Okay, everyone here has been a big help in my boat rebuild. Well, today I ripped off some more linoleum, this time off of the seats. Now, there is still some cardboard backing and a lot of contact cement stuck to the wood. I know that I can remove contact cement from wood using laquer thinner, but is this safe to have around the interior fiberglass? May as well take 5 minutes to ask a question rather than chance it and make an even bigger mess.

As an aside, when I started this project, I had intended to do the bare minimum to get this boat sailing. Well, every time I turn around I say, "one more little project wouldn't hurt." The inside of the boat is almost totally ripped out now, and I had just intended to do a surface clean up. Oh well, good thing I have a long winter up here to get all of the little projects done. Nothing huge, just enough little annoying things have been done to this boat over the years in a very slip shod manner, and I would really like to turn it back into something I can be proud of.


----------



## thedudeistoocool (Jun 25, 2007)

*This is just my experience and*

YMMV but,

this summer my father and i built a cedar strip kayak and glassed it with west system epoxy

between each application of epoxy we would sand it down and then use laquer thinner to clean the sanded residue from the hull before applying the next layer of epoxy ( 3 in all and 2 more of varnish yet to come)

using the laquer thinner to soak the brushes in to clean them of epoxy was useless it evaporates REALLY FAST and just wasn't strong enough to get the epoxy out of the bristles even when some epoxy made contact with the skin I tried washing it down with laquer thinner and it barely made it tacky let alone removing it

we switched to Acetone for the last bits and it was much more effective at cleaning but still not anywhere near strong enough to penetrate the cured epoxy and fiberglass (not even enough to clean up a run of eposy which I'll have to sand down and then varnish over)

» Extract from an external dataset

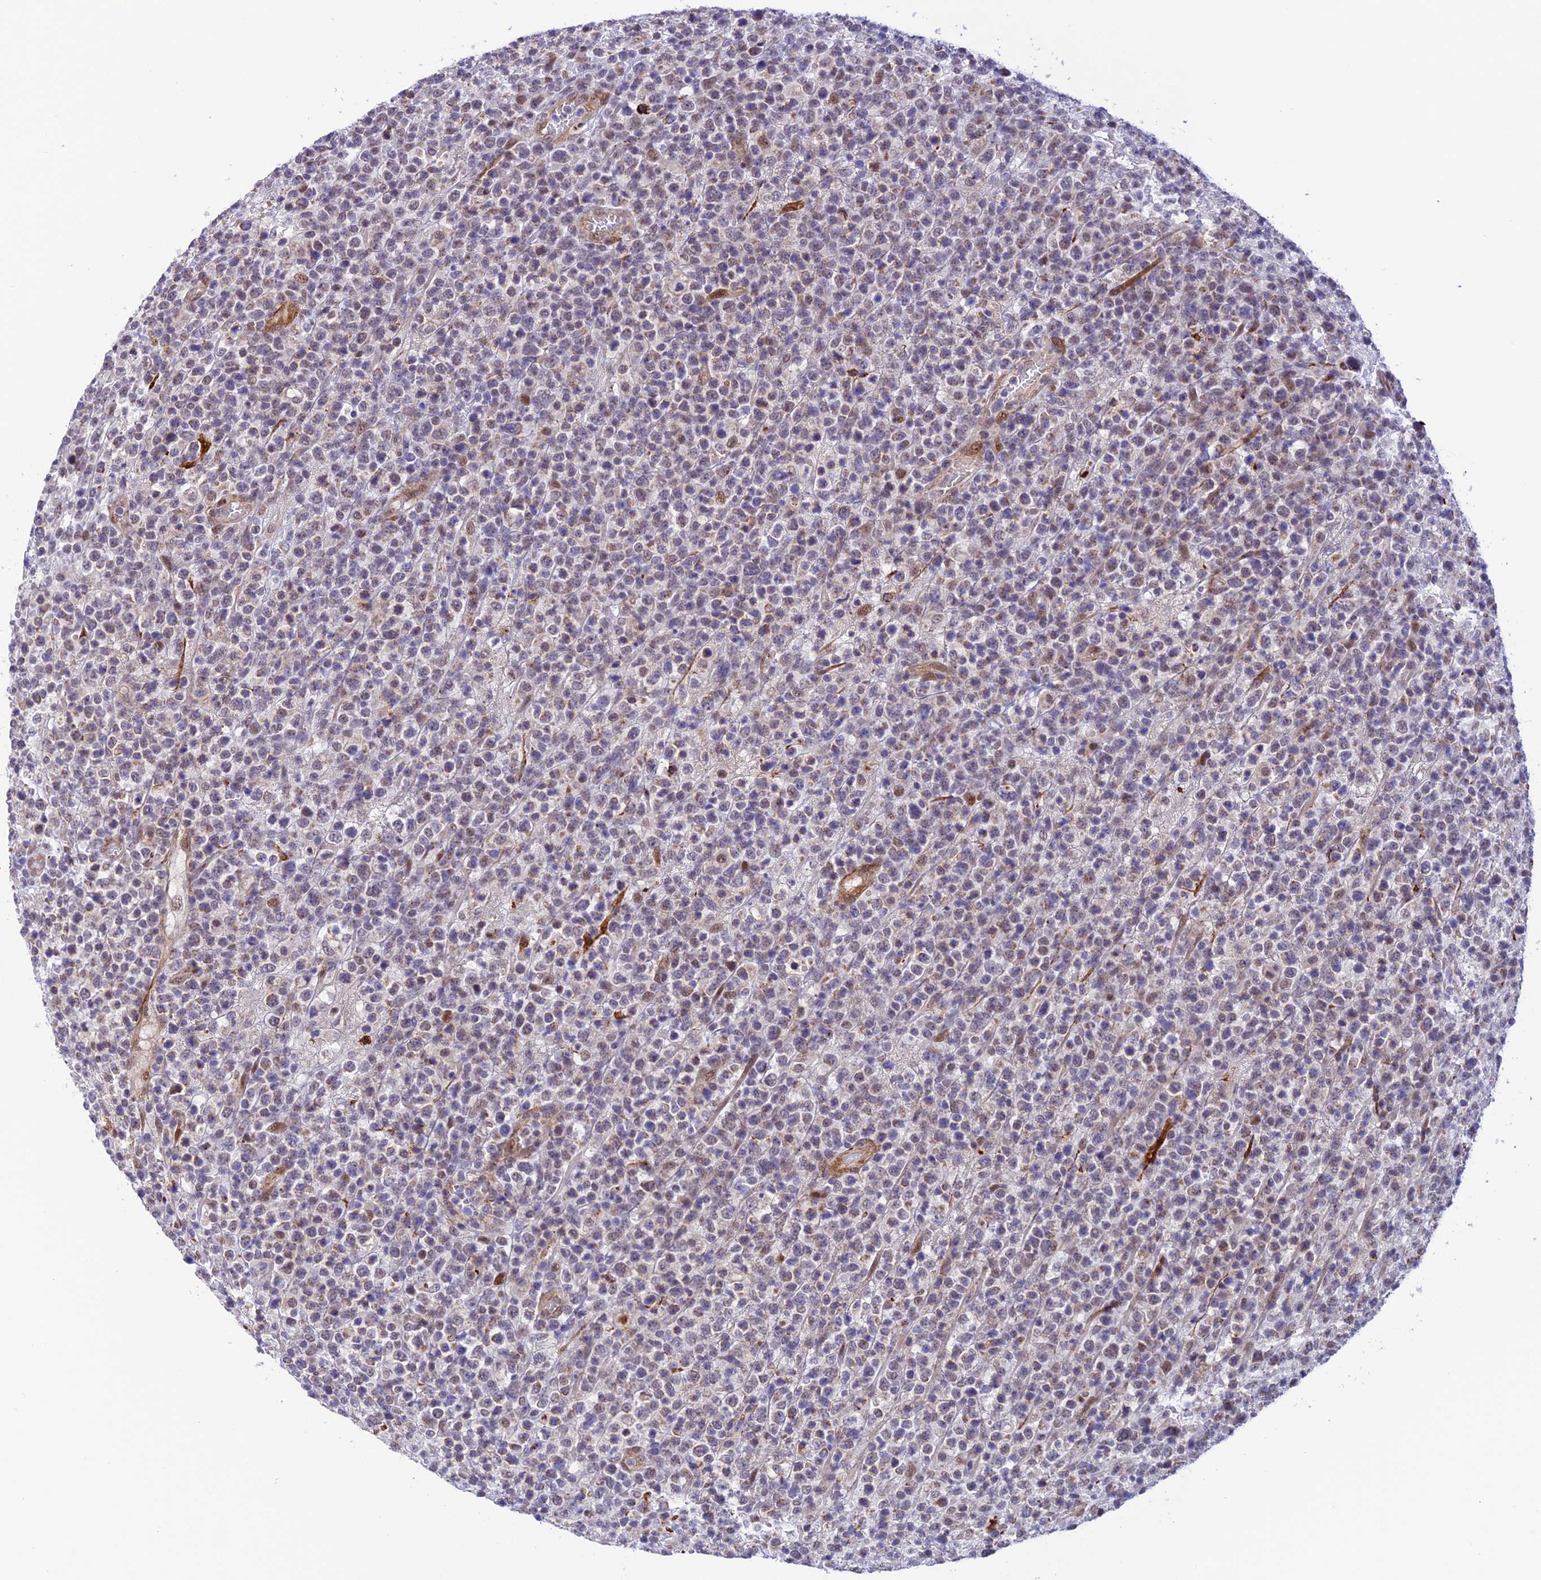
{"staining": {"intensity": "negative", "quantity": "none", "location": "none"}, "tissue": "lymphoma", "cell_type": "Tumor cells", "image_type": "cancer", "snomed": [{"axis": "morphology", "description": "Malignant lymphoma, non-Hodgkin's type, High grade"}, {"axis": "topography", "description": "Colon"}], "caption": "Human lymphoma stained for a protein using immunohistochemistry (IHC) displays no expression in tumor cells.", "gene": "WDR55", "patient": {"sex": "female", "age": 53}}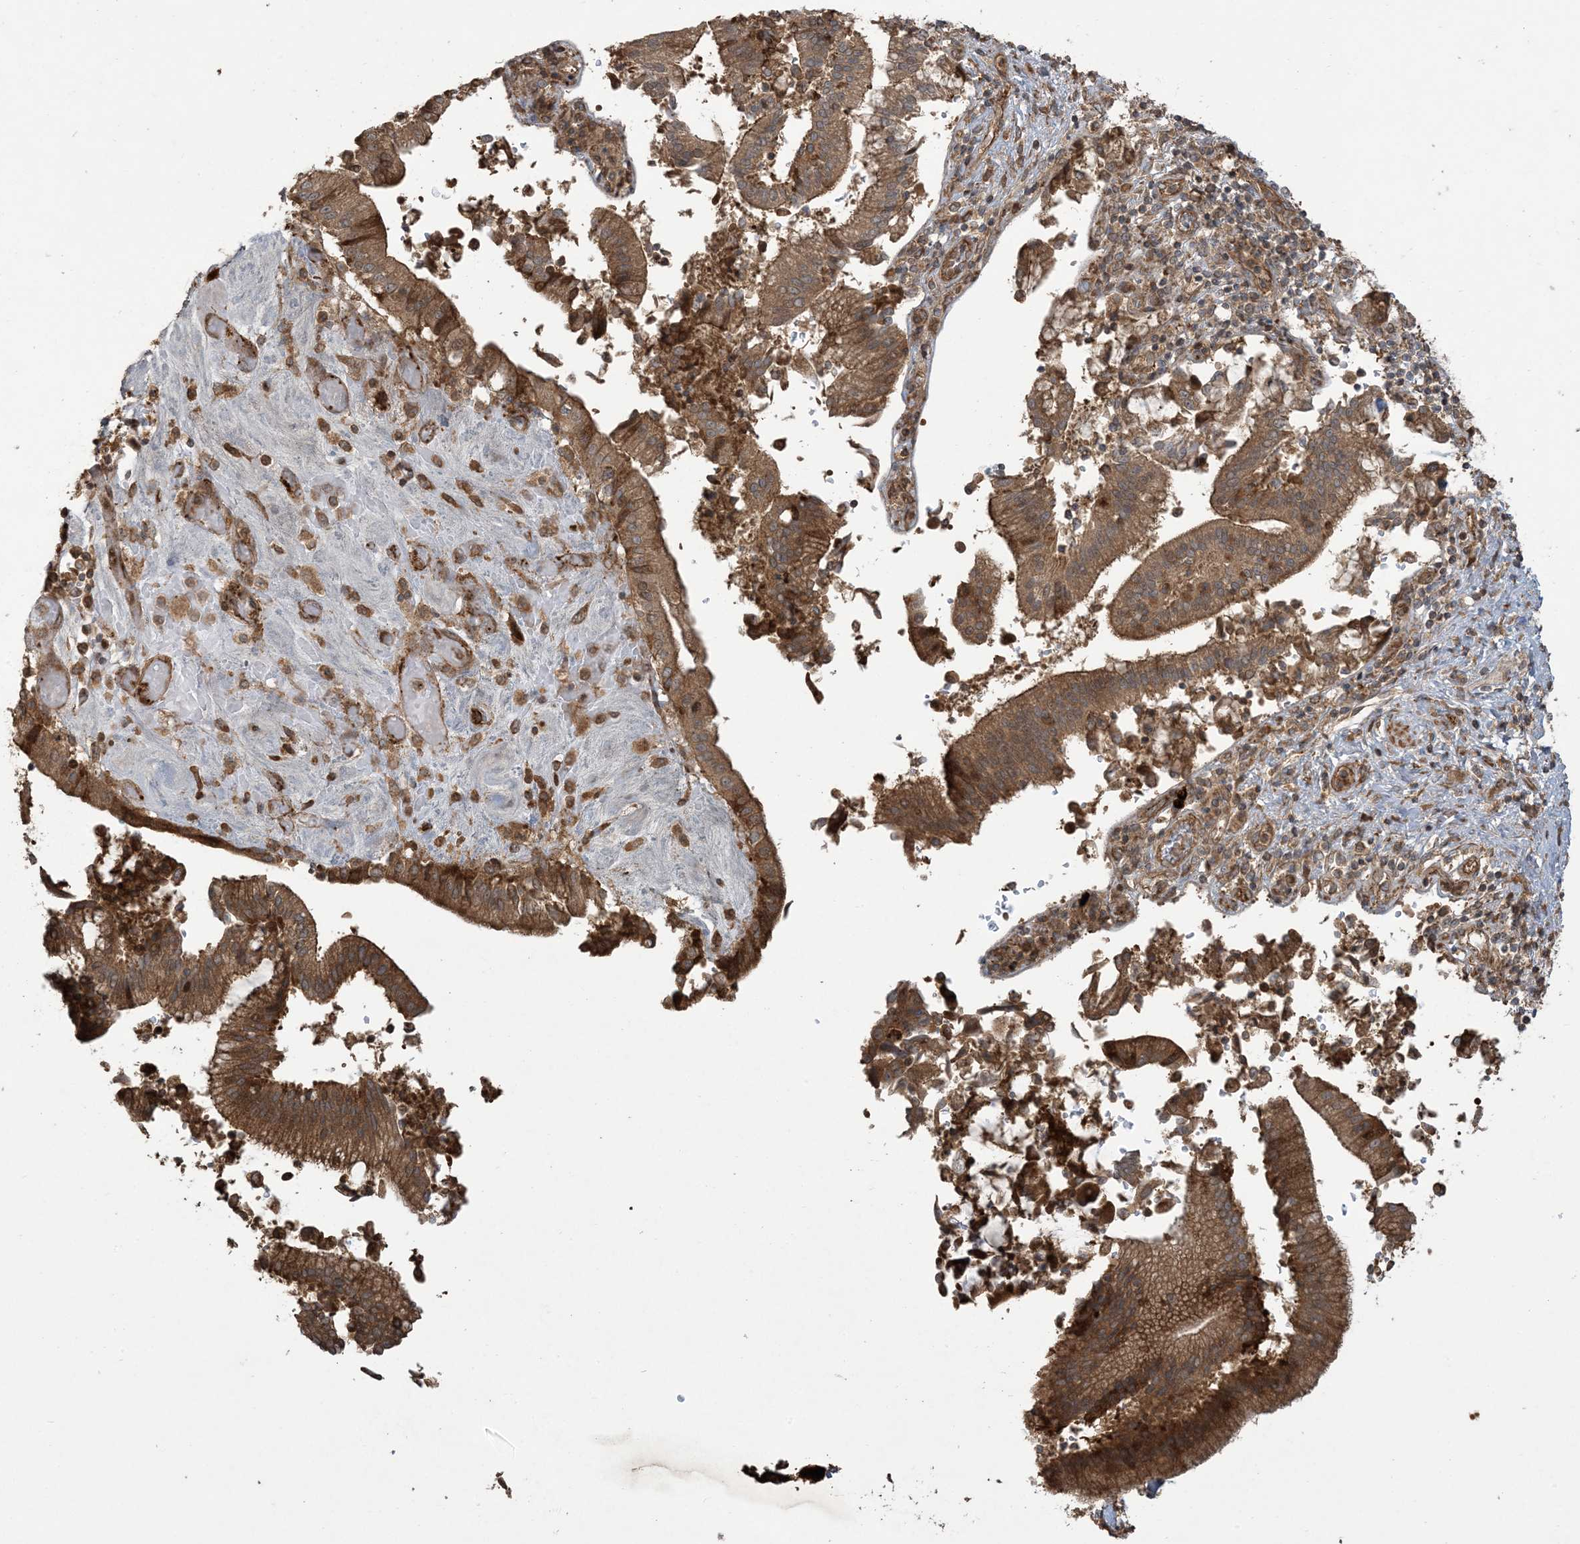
{"staining": {"intensity": "moderate", "quantity": ">75%", "location": "cytoplasmic/membranous"}, "tissue": "pancreatic cancer", "cell_type": "Tumor cells", "image_type": "cancer", "snomed": [{"axis": "morphology", "description": "Adenocarcinoma, NOS"}, {"axis": "topography", "description": "Pancreas"}], "caption": "Immunohistochemistry (IHC) of human pancreatic adenocarcinoma shows medium levels of moderate cytoplasmic/membranous positivity in about >75% of tumor cells. The protein is shown in brown color, while the nuclei are stained blue.", "gene": "KLHL18", "patient": {"sex": "male", "age": 46}}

basically what I'm saying is I don't think laquer thinner has enough strength to damage properly laid up glass (acetone isn't strong enough either but it's stronger than laquer thinner) the benefit I found with the laquer thinner vs acetone is that acetone has much stronger fumes and needs to be used in very well ventilated area or with a respirator - I could breath laquer thinner all day and realize no ill effects but one wiff of acetone gets my head spinning But that's just me

anyhow good luck with your endeavor and I hope someone more experienced answers this post


----------